Today's edition of quick hits:
 
* Israeli elections: "Israel Prime Minister Benjamin Netanyahu is running neck-and-neck with opposition leader Isaac Herzog in Tuesday's national elections, according to exit polls released by the country's major television stations."
 
* Netanyahu, it's worth noting, has already declared victory.
 
* Unconfirmed report out of Syria: "Syria's state news agency says the country's air defense forces have shot down a U.S. reconnaissance aircraft.... The pilotless surveillance drone was shot down close to the border of Turkey in Ibn Hani district, a source told CBS News."
 
* The previously bipartisan human-trafficking bill is stuck: "On Tuesday, a measure that would create a victims' fund, using fines collected from perpetrators of sex trafficking, failed to clear a procedural hurdle, leaving a bill that once had majority support in Congress in limbo."
 
* More on this on tonight's show: "Lawmakers from both parties lashed out at the newly appointed director of the Secret Service on Tuesday, accusing him of doing little to restore the public's faith in an agency jolted by embarrassing scandals and security breaches."
 
* ISIS: "A former U.S. Air Force mechanic has been charged with attempting to go to Syria to join ISIS, authorities said Tuesday.

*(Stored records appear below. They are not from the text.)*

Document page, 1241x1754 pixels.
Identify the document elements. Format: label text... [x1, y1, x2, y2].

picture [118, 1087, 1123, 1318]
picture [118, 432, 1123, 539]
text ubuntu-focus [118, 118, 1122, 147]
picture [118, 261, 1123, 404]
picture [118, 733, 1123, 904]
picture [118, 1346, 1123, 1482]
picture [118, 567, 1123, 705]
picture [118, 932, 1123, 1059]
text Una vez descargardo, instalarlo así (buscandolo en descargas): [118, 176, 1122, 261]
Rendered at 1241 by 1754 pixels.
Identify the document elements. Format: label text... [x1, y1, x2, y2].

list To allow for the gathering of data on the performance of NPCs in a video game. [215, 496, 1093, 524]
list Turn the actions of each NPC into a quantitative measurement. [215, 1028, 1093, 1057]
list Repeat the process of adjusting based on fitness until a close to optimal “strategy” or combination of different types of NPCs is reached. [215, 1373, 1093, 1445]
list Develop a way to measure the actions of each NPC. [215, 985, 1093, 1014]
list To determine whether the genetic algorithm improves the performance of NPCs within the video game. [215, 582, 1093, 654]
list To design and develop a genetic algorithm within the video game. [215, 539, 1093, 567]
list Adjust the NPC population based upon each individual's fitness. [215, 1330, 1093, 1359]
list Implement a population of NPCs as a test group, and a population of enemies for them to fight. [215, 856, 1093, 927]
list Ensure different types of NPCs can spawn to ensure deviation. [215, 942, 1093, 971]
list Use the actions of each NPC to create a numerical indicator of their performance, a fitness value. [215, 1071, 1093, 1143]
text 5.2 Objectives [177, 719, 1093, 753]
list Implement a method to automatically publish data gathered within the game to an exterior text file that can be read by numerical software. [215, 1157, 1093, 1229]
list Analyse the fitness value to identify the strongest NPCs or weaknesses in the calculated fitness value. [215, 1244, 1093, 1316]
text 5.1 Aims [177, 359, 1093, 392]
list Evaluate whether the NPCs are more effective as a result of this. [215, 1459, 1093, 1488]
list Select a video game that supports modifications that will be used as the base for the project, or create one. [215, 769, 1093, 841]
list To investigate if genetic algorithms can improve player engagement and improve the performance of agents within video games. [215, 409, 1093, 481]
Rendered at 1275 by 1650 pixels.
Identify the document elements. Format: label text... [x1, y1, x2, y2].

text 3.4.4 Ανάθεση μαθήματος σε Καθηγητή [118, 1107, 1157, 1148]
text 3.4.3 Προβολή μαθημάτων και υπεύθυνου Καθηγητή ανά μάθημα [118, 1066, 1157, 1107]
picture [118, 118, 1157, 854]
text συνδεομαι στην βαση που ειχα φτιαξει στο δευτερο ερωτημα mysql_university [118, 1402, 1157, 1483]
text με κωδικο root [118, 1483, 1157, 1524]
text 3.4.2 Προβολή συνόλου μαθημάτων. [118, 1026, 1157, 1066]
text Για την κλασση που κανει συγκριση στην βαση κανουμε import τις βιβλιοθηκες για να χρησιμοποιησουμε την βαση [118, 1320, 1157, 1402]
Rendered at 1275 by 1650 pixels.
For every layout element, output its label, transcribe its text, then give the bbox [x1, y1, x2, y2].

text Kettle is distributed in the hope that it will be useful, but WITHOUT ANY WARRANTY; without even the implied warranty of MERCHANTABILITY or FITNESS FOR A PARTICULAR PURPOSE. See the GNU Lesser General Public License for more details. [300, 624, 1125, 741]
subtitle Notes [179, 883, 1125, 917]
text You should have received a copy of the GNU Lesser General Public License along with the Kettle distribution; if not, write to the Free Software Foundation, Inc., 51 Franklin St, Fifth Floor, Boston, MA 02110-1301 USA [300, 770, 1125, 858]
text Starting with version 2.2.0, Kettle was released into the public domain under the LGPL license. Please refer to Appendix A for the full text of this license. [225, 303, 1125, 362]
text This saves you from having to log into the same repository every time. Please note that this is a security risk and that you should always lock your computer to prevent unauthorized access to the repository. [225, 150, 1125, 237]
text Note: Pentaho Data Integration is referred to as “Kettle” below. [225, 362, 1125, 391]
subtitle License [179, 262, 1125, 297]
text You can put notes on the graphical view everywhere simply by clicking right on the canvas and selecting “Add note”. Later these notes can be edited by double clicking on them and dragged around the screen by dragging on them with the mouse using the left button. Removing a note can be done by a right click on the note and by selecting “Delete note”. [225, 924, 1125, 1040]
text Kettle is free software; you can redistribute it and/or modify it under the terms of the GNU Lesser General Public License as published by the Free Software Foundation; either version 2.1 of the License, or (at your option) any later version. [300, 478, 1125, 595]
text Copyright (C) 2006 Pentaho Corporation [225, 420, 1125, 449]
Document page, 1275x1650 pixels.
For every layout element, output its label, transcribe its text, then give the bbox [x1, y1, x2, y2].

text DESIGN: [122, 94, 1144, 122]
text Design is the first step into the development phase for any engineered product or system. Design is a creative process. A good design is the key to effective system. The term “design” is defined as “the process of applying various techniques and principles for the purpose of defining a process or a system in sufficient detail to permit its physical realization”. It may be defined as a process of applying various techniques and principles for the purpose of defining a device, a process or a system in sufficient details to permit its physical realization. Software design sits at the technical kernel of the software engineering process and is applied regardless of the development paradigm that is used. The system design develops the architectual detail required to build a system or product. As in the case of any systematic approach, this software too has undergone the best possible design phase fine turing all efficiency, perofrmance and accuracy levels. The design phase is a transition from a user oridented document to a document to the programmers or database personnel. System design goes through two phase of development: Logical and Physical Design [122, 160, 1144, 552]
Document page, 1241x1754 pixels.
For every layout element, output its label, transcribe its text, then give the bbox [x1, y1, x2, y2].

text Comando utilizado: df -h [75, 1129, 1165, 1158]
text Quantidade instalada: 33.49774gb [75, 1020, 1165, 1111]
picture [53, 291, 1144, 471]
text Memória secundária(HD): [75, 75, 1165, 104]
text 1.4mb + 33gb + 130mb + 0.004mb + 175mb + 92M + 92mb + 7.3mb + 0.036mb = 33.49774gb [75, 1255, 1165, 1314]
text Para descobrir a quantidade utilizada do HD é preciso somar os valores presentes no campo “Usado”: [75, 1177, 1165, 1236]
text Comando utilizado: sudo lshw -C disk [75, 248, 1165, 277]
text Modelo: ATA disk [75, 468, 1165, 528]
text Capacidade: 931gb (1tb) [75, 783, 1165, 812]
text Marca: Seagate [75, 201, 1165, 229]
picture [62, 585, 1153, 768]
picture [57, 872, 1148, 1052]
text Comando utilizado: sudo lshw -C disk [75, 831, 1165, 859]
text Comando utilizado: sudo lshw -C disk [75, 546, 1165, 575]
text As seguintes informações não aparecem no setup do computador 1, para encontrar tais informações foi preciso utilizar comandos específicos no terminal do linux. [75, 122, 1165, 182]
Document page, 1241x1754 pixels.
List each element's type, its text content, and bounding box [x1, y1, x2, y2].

Tairod Nathan Webster Pugh was indicted Monday by a grand jury in Brooklyn on two charges, including attempting to provide material support to a terror organization."
 
* Yemen: "The Pentagon is unable to account for more than $500 million in U.S. military aid given to Yemen amid fears that the weaponry, aircraft and equipment is at risk of being seized by Iranian-backed rebels or al-Qaeda, according to U.S. officials."
* Afghanistan: "The Obama administration is abandoning plans to cut the number of U.S. forces in Afghanistan to 5,500 by year's end, bowing to military leaders who want to keep more troops there, including many into the 2016 fighting season, U.S. officials say."
 
* Poll on Iran letter: "Americans broadly back direct negotiations with Iran about that country's nuclear program, according to a new CNN/ORC poll.... [A]bout half (49%) say some Republican senators went too far by sending a letter to Iran's leaders."
 
* Former Vice President Dick Cheney has now been reduced to whining about President Obama "playing the race card."
 
* Curtis Gans: "a political activist who helped upend the 1968 presidential election with his role in the 'Dump Johnson' movement that pushed incumbent Lyndon B. Johnson from the race, and who interpreted many subsequent campaigns as a leading scholar of voter turnout, died March 15 at a hospital in Frederick, Md. He was 77. The cause was metastatic lung cancer, said his son, Aaron Gans."
 
Anything to add? Consider this an open thread.